Experts: New Turkish constitution necessary to prevent repeat of earlier political failures


The Ankara-based Foundation for Political, Economic and Social Research (SETA) organized a panel on Thursday titled "The Transition of Politics and Transformation of System in Turkey" during which Galip Dalay, a research director at Istanbul-based al-Sharq Forum, underlined that the lack of opposition in Turkish politics has allowed the ruling Justice and Development Party (AK Party) to maintain its dominant position for more than 13 years.

The panel began with a presentation on Turkish political history by Ali Akarca, a professor in the Department of Economy at the University of Illinois at Chicago, and continued with SETA researcher Serdar Gülener, who stressed the necessity of a new constitution to prevent the re-occurrence of past political crises and coups in Turkish history. Turkish politics has never before experienced a one-party dominated system due to military coups and interventions, and the panel underscored the rare case in world politics of a political party winning four elections back-to-back while maintaining a dominant party position.

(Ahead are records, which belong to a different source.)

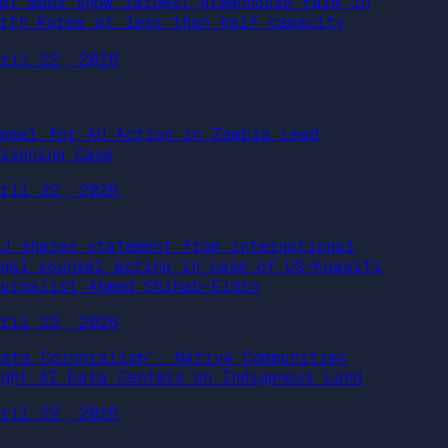
eat maps show largest greenhouse farm in
orth Korea at less than half capacity
pril 22, 2026
ppeal for AU Action in Zambia Lead
oisoning Case
pril 22, 2026
PJ shares statement from international
egal counsel acting in case of US-Kuwaiti
ournalist Ahmed Shihab-Eldin
pril 22, 2026
Data Colonialism”: Native Communities
ight AI Data Centers on Indigenous Land
pril 22, 2026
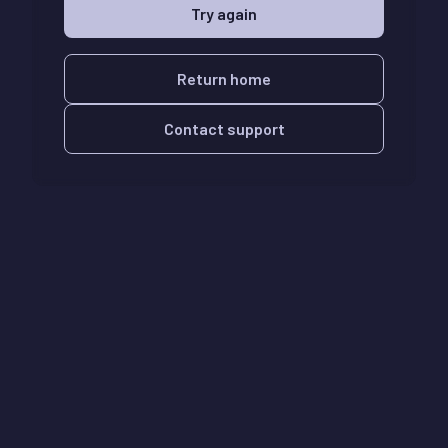
Try again
Return home
Contact support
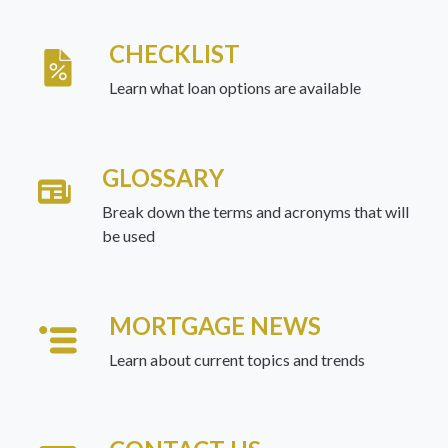
CHECKLIST
Learn what loan options are available
GLOSSARY
Break down the terms and acronyms that will
be used
MORTGAGE NEWS
Learn about current topics and trends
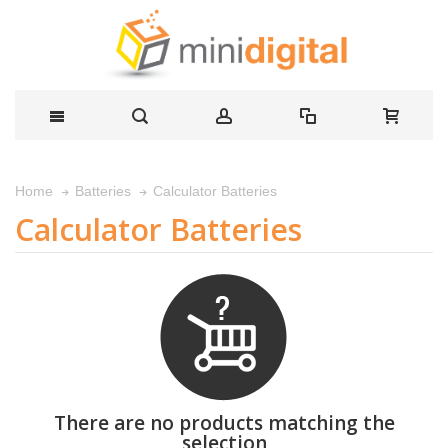
Calculator Batteries
Home
Batteries
Calculator Batteries
There are no products matching the
selection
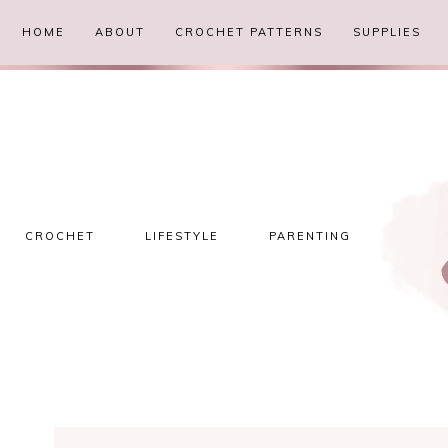
HOME
ABOUT
CROCHET PATTERNS
SUPPLIES
CROCHET
LIFESTYLE
PARENTING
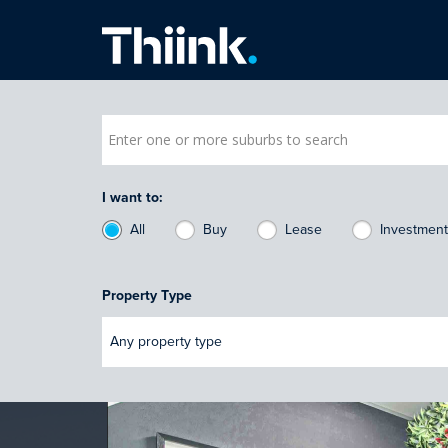
Thiink Commercial
I want to:
All
Buy
Lease
Investmen
Property Type
Any property type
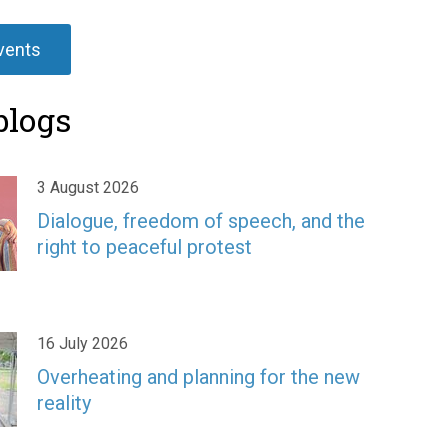
events
blogs
3 August 2026
Dialogue, freedom of speech, and the
right to peaceful protest
16 July 2026
Overheating and planning for the new
reality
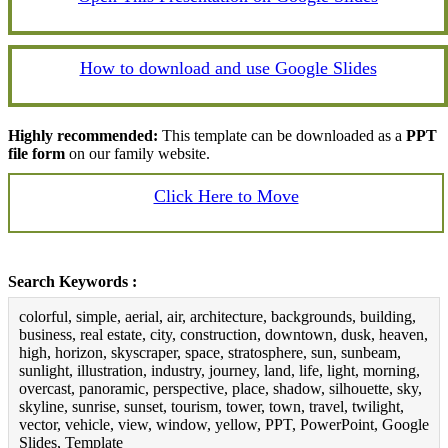
How to download and use Google Slides
Highly recommended:
This template can be downloaded as a
PPT
file form
on our family website.
Click Here to Move
Search Keywords :
colorful, simple, aerial, air, architecture, backgrounds, building,
business, real estate, city, construction, downtown, dusk, heaven,
high, horizon, skyscraper, space, stratosphere, sun, sunbeam,
sunlight, illustration, industry, journey, land, life, light, morning,
overcast, panoramic, perspective, place, shadow, silhouette, sky,
skyline, sunrise, sunset, tourism, tower, town, travel, twilight,
vector, vehicle, view, window, yellow, PPT, PowerPoint, Google
Slides, Template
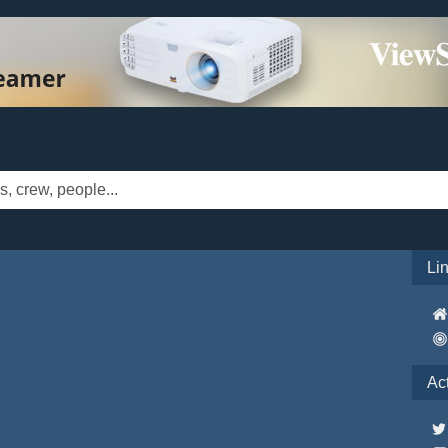
Li
Ac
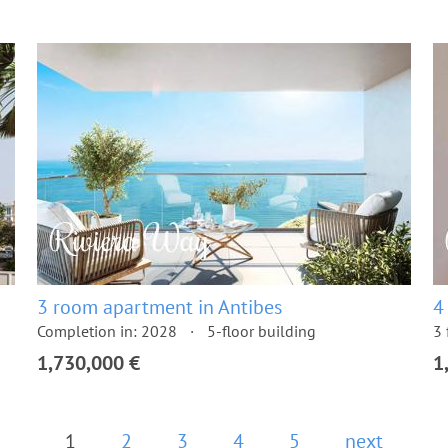
3 room apartment in Antibes
4
Completion in: 2028
5-floor building
3 
1,730,000 €
1
1
2
3
4
5
next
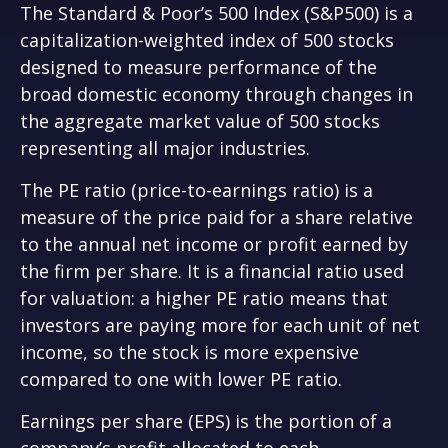
The Standard & Poor’s 500 Index (S&P500) is a
capitalization-weighted index of 500 stocks
designed to measure performance of the
broad domestic economy through changes in
the aggregate market value of 500 stocks
representing all major industries.
The PE ratio (price-to-earnings ratio) is a
measure of the price paid for a share relative
to the annual net income or profit earned by
the firm per share. It is a financial ratio used
for valuation: a higher PE ratio means that
investors are paying more for each unit of net
income, so the stock is more expensive
compared to one with lower PE ratio.
Earnings per share (EPS) is the portion of a
company’s profit allocated to each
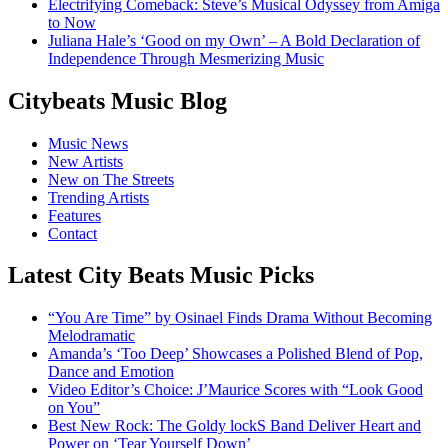
Electrifying Comeback: Steve’s Musical Odyssey from Amiga
to Now
Juliana Hale’s ‘Good on my Own’ – A Bold Declaration of
Independence Through Mesmerizing Music
Citybeats Music Blog
Music News
New Artists
New on The Streets
Trending Artists
Features
Contact
Latest City Beats Music Picks
“You Are Time” by Osinael Finds Drama Without Becoming
Melodramatic
Amanda’s ‘Too Deep’ Showcases a Polished Blend of Pop,
Dance and Emotion
Video Editor’s Choice: J’Maurice Scores with “Look Good
on You”
Best New Rock: The Goldy lockS Band Deliver Heart and
Power on ‘Tear Yourself Down’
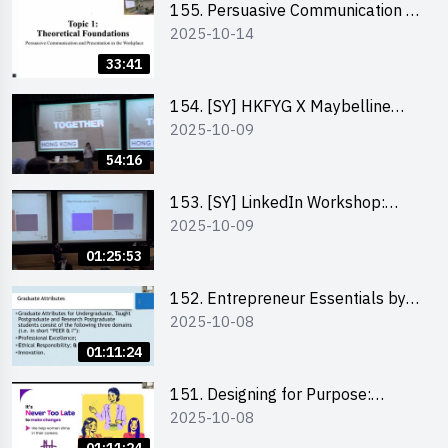
155. Persuasive Communication &
2025-10-14
Presentation in the Workplace by
Dr Jesse Yip
33:41
154. [SY] HKFYG X Maybelline
2025-10-09
Brave Together Series:
Significance of Mental Wellness
54:16
and Social Responsibillity
153. [SY] LinkedIn Workshop:
2025-10-09
How to Boost up Your Presence
on LinkedIn and Personalise Your
01:25:53
Learning Path for Career Success
152. Entrepreneur Essentials by
2025-10-08
Dr Ray Lee
01:11:24
151. Designing for Purpose:
2025-10-08
Visuals & Social Change by the
Co-Founder of Never Too Late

Akarca provided details as to the cause and effect of the coups on Turkish politics. He said: "The coups in Turkey established the grounds for coalition governments through negative sociological and economical affects." He touched on the AK party's success as a single ruling party, and said that the cycle of political crises in Turkey's political history may have now ended.

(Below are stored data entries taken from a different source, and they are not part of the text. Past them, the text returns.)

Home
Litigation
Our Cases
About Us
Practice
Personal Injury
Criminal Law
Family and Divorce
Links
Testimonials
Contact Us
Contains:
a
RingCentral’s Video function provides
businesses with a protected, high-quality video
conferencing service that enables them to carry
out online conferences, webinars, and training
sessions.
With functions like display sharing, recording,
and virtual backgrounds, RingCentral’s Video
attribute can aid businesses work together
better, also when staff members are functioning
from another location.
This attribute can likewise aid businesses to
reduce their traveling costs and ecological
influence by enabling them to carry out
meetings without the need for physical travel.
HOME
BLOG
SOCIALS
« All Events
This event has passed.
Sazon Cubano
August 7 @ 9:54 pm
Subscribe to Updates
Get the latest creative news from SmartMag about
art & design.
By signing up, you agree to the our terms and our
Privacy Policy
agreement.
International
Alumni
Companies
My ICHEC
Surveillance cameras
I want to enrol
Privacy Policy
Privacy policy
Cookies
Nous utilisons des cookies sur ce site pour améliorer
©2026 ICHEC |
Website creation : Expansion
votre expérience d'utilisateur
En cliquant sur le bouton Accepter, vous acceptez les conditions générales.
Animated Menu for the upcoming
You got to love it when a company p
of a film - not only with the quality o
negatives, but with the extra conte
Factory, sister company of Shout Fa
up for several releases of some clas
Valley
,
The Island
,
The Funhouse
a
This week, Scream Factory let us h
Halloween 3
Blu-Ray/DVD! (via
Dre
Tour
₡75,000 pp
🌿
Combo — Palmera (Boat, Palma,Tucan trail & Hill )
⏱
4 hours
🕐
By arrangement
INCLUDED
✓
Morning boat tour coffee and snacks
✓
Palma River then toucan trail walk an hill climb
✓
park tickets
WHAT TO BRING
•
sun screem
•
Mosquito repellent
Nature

Dalay began by discussing the concept of the dominant party, saying that the common trait displayed by such parties is answering the accumulated energy of society following coup eras. Explaining that the AK party rose following a frustrated period in Turkish politics, Dalay said that the AK Party has maintained its dominant position due to the lack of an opposition in Turkish politics. In contrast, Dalay added: "The CHP [Republican Peoples Party] is discomfited by the fact that it is a [cause for the] discussion of secularism rather than the main actor within the system that it created."

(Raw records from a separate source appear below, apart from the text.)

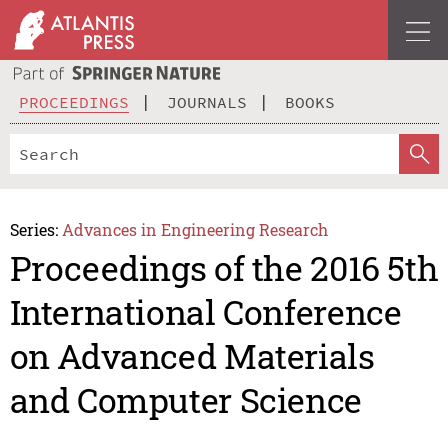
PROCEEDINGS
JOURNALS
BOOKS
Series:
Advances in Engineering Research
Proceedings of the 2016 5th
International Conference
on Advanced Materials
and Computer Science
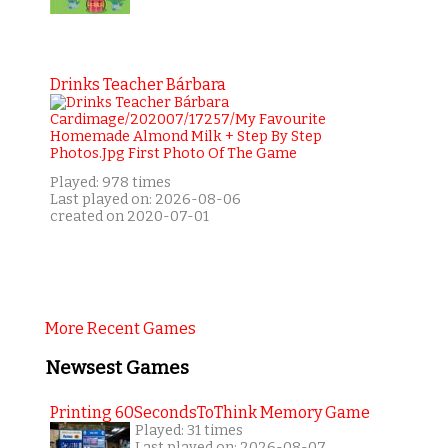
Drinks Teacher Bárbara
Played: 978 times
Last played on: 2026-08-06
created on 2020-07-01
More Recent Games
Newsest Games
Printing 60SecondsToThink Memory Game
Played: 31 times
Last played on: 2026-08-07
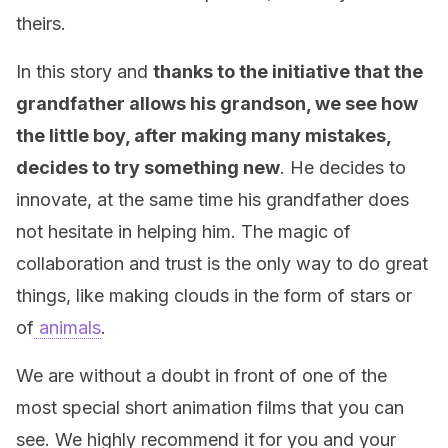
theirs.
In this story and
thanks to the initiative that the
grandfather allows his grandson, we see how
the little boy, after making many mistakes,
decides to try something new
. He decides to
innovate, at the same time his grandfather does
not hesitate in helping him. The magic of
collaboration and trust is the only way to do great
things, like making clouds in the form of stars or
of
animals
.
We are without a doubt in front of one of the
most special short animation films that you can
see. We highly recommend it for you and your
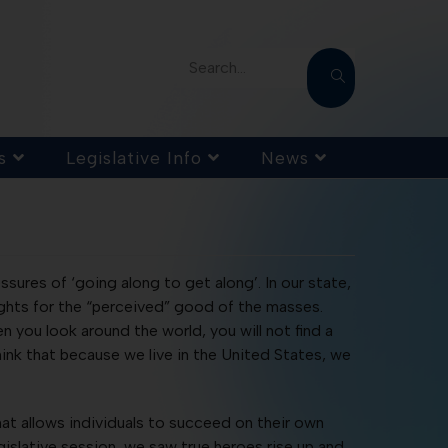
Search...
s
Legislative Info
News
ssures of ‘going along to get along’. In our state,
ights for the “perceived” good of the masses.
you look around the world, you will not find a
ink that because we live in the United States, we
t allows individuals to succeed on their own
slative session, we saw true heroes rise up and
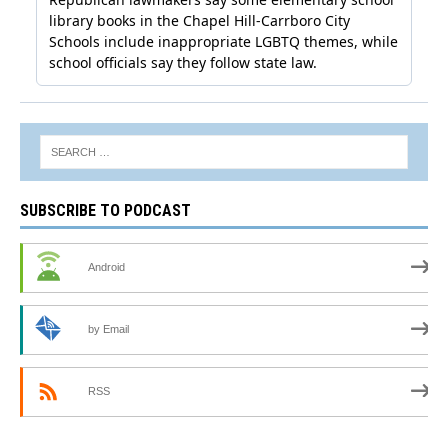
SUBSCRIBE TO PODCAST
Android
by Email
RSS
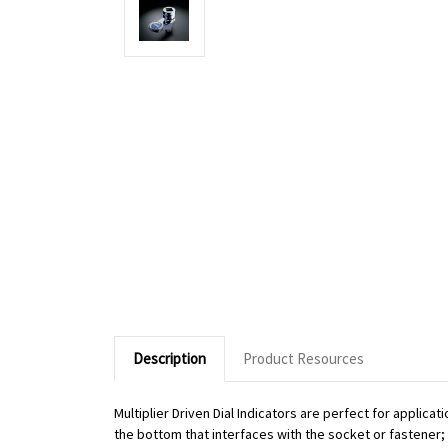
Description
Product Resources
Multiplier Driven Dial Indicators are perfect for applic
the bottom that interfaces with the socket or fastener; o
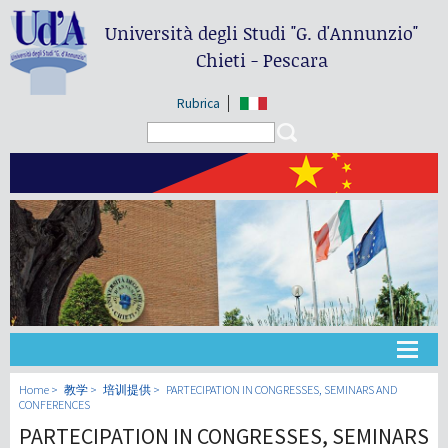
Università degli Studi
"G. d'Annunzio"
Chieti - Pescara
Rubrica
Search form
Search
大学
Home
教学
培训提供
PARTECIPATION IN CONGRESSES, SEMINARS AND
CONFERENCES
PARTECIPATION IN CONGRESSES, SEMINARS
教学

All participants drew attention to the need of a new system of governance as well as a new constitution. SETA's Gülener said that a constitution is a political document and that the 1982 Constitution has turned the Turkish political arena into an environment prone to violence by making use of the presidency, military and judiciary. Emphasizing that there is great need for a new constitution, Gülener said: "If the constitutional system's potential of using violence is not transformed then the incidents that happened in the past could be repeated."